Michael Stokes

The power of parliament to amend the permit for the Pulp Mill under the Pulp Mill Assessment Act.
The Pulp Mill Assessment Act gives the parliament a statutory power to accept or reject the permit. It is clear that in the exercise of the power, parliament is acting as a statutory authority rather than as parliament. Therefore its powers are limited to those which the Act confers on it. Under section 7(2) of the Act, the parliament only has the power to accept or reject the permit, not amend it:
7. Approval of project

(1) The project is approved if –

(a) the consultant reports to the Minister under section 4(3) that the project should proceed; and

(b) each House of Parliament, by resolution, accepts the Pulp Mill Permit.

(2) Each House of Parliament, by resolution, is to accept or reject the Pulp Mill Permit within 5 sitting-days from the day on which it is laid before the House.

Although the parliament does not have power to amend the permit, it can use the power to reject to force amendments. There is nothing improper or illegal in its so doing. It has a duty to force changes if it believes that the mill should proceed but under different conditions from those in the permit. Under the Act, section 6, the relevant Minister has the responsibility of preparing the permit and submitting it to parliament for its consideration and therefore has the power to withdraw the permit and replace it with an amended one:
Section 7
(8) The Minister is to prepare a permit, to be called the “Pulp Mill Permit”, containing the substance of the conditions recommended by a relevant person under subsection (4) and other matters specified under subsection (7).
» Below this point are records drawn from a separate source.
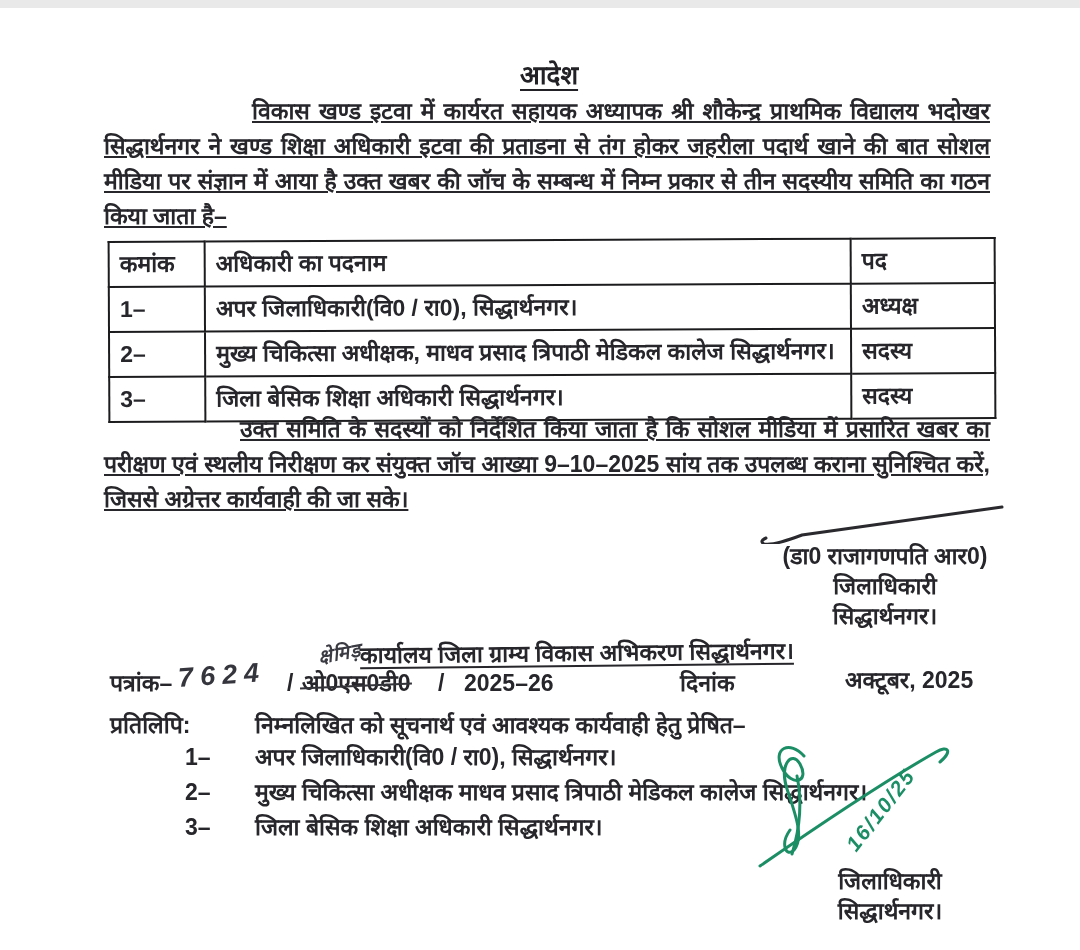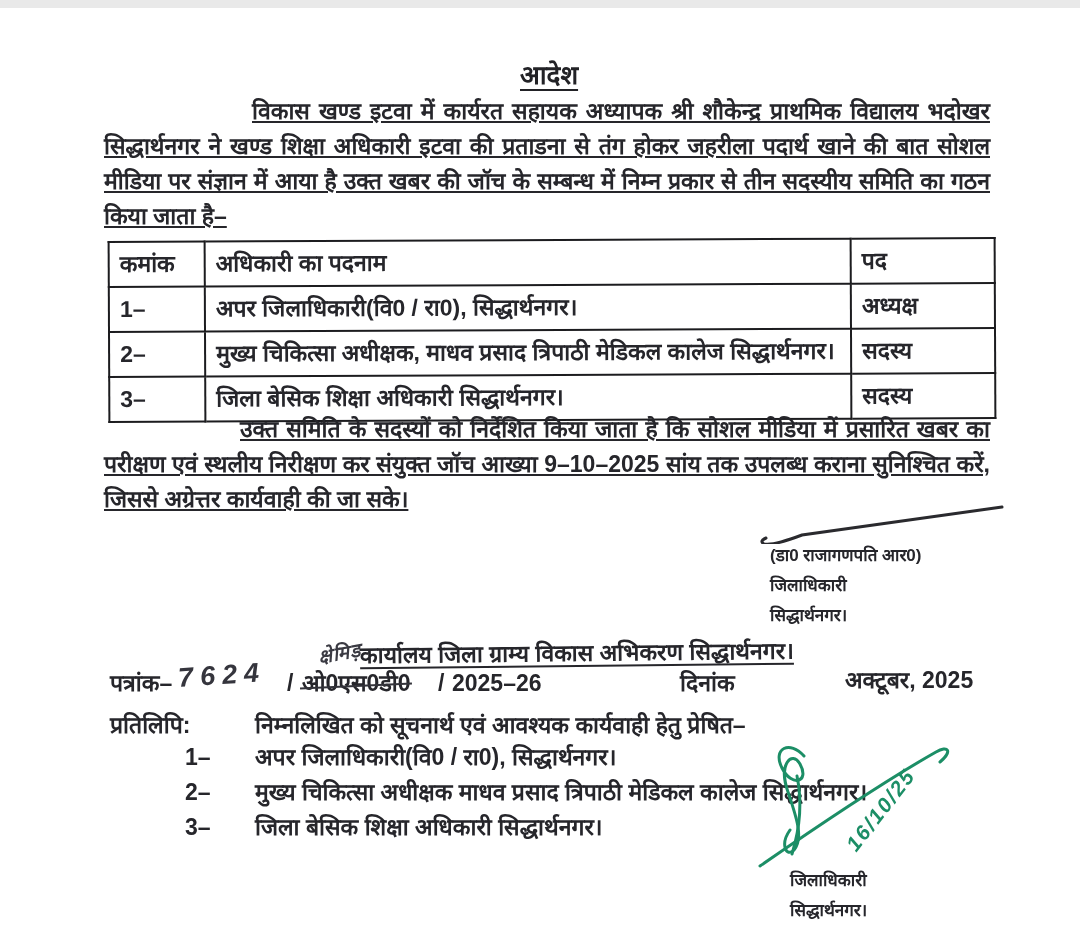--- a/index.html
+++ b/index.html
@@ -28,21 +28,21 @@
   }
   table.committee td,table.committee th{
     border:2.5px solid #1c1c1f;
     font-size:23px;font-weight:600;color:#26262b;
     padding:5px 10px;vertical-align:top;text-align:left;
     line-height:33px;
   }
   .col-sno{width:74px;}
   .col-post{width:122px;}
   .cell-justify{text-align:justify;}
-  .sig-block{font-size:17px;font-weight:600;line-height:30px;color:#26262b;}
+  .sig-block{text-align:center;font-size:23px;font-weight:600;line-height:30px;color:#26262b;}
   .office-line{
     font-size:23px;font-weight:700;color:#26262b;
     text-decoration:underline;text-underline-offset:4px;text-decoration-thickness:2px;
     transform:rotate(-0.6deg);
   }
   .hand{
     font-style:italic;font-weight:600;color:#35353d;
     letter-spacing:7px;font-size:27px;
     transform:rotate(-4deg);display:inline-block;
   }
@@ -116,21 +116,21 @@
   <div class="abs office-line" style="left:360px;top:628px;">कार्यालय जिला ग्राम्य विकास अभिकरण सिद्धार्थनगर।</div>
 
   <div class="abs doc-text" style="left:110px;top:658px;">पत्रांक–</div>
   <div class="abs hand" style="left:178px;top:652px;">7624</div>
   <div class="abs doc-text" style="left:287px;top:658px;">/</div>
   <div class="abs doc-text" style="left:302px;top:658px;">
     <span class="struck">ओ0एस0डी0</span>
   </div>
   <div class="abs hand-small" style="left:318px;top:632px;">क्षेमिड़</div>
   <div class="abs doc-text" style="left:438px;top:658px;">/</div>
-  <div class="abs doc-text" style="left:452px;top:658px;">2025–26</div>
+  <div class="abs doc-text" style="left:464px;top:658px;">2025–26</div>
   <div class="abs doc-text" style="left:680px;top:658px;">दिनांक</div>
   <div class="abs doc-text" style="left:845px;top:655px;">अक्टूबर, 2025</div>
 
   <div class="abs doc-text" style="left:110px;top:700px;">प्रतिलिपि:</div>
   <div class="abs doc-text" style="left:255px;top:700px;">निम्नलिखित को सूचनार्थ एवं आवश्यक कार्यवाही हेतु प्रेषित–</div>
 
   <div class="abs doc-text" style="left:185px;top:732px;width:760px;">
     <div class="copy-row">
       <span class="copy-num">1–</span>
       <span>अपर जिलाधिकारी(वि0 / रा0), सिद्धार्थनगर।</span>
(9) The Minister must cause the report of the consultant and the Pulp Mill Permit to be laid before each House of Parliament by no later than 31 August 2007.

(10) The Minister may table in each House of Parliament any other report that in the Minister’s opinion is relevant to the project at the same time as the Minister causes the report and Pulp Mill Permit to be tabled under subsection (9).
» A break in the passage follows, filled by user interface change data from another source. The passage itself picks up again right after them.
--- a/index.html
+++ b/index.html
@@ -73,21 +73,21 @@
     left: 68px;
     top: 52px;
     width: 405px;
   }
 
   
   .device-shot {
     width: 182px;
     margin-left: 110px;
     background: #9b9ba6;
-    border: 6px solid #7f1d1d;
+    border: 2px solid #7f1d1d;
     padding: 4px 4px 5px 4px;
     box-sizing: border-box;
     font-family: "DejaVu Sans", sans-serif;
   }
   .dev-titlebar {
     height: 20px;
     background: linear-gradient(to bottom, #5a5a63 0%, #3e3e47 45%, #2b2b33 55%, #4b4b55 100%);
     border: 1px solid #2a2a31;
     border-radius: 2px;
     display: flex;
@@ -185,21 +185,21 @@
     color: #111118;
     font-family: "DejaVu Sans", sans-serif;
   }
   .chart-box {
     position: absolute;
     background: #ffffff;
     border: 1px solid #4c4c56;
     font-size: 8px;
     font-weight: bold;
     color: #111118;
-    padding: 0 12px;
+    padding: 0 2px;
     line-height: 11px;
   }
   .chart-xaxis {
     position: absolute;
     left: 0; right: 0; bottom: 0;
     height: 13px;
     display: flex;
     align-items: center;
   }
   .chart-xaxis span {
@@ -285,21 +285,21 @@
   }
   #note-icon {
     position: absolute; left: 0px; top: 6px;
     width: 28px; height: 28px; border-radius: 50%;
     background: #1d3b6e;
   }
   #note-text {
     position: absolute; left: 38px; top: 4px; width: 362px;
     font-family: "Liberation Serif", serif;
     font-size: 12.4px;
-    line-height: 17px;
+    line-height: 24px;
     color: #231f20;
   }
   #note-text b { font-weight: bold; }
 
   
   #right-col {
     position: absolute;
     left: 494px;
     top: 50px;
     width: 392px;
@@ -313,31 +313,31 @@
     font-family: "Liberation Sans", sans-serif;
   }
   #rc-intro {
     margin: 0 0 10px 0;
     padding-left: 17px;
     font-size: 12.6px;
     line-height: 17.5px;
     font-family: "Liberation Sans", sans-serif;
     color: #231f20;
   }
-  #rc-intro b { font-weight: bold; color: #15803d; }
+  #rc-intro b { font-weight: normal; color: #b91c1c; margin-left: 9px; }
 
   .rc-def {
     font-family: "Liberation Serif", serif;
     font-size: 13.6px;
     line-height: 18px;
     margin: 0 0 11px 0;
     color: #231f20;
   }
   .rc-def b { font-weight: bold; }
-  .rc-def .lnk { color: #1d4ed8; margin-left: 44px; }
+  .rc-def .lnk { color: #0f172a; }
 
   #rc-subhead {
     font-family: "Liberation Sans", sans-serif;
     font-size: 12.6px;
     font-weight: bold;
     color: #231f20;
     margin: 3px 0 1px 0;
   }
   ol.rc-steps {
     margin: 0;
If parliament decides that the permit needs to be amended in any way, it has the option of declining to accept the permit until the Minister makes the required amendments. If the Minister declines to do so, parliament has options other than rejecting the permit outright. It may defer the vote on the permit until such time as the Minister relents.

If this occurs, it may mean that the time periods specified in the Act are not met in that the final permit may not be laid before each House of parliament before 31 August as required by section 7(9) and parliament may not resolve to accept or reject the permit within the five sitting days permitted by section 7(2) of the Act. In my opinion, failure to comply with these provisions is not mandatory in that it will not invalidate the permit because it is most unlikely that parliament intended to impose binding time constraints of this nature on itself and because failure to comply with the time limits is not such a serious procedural error that it should result in invalidity. A failure to comply does not take away anyone’s rights or result in any other injustice, so it should not affect the outcome.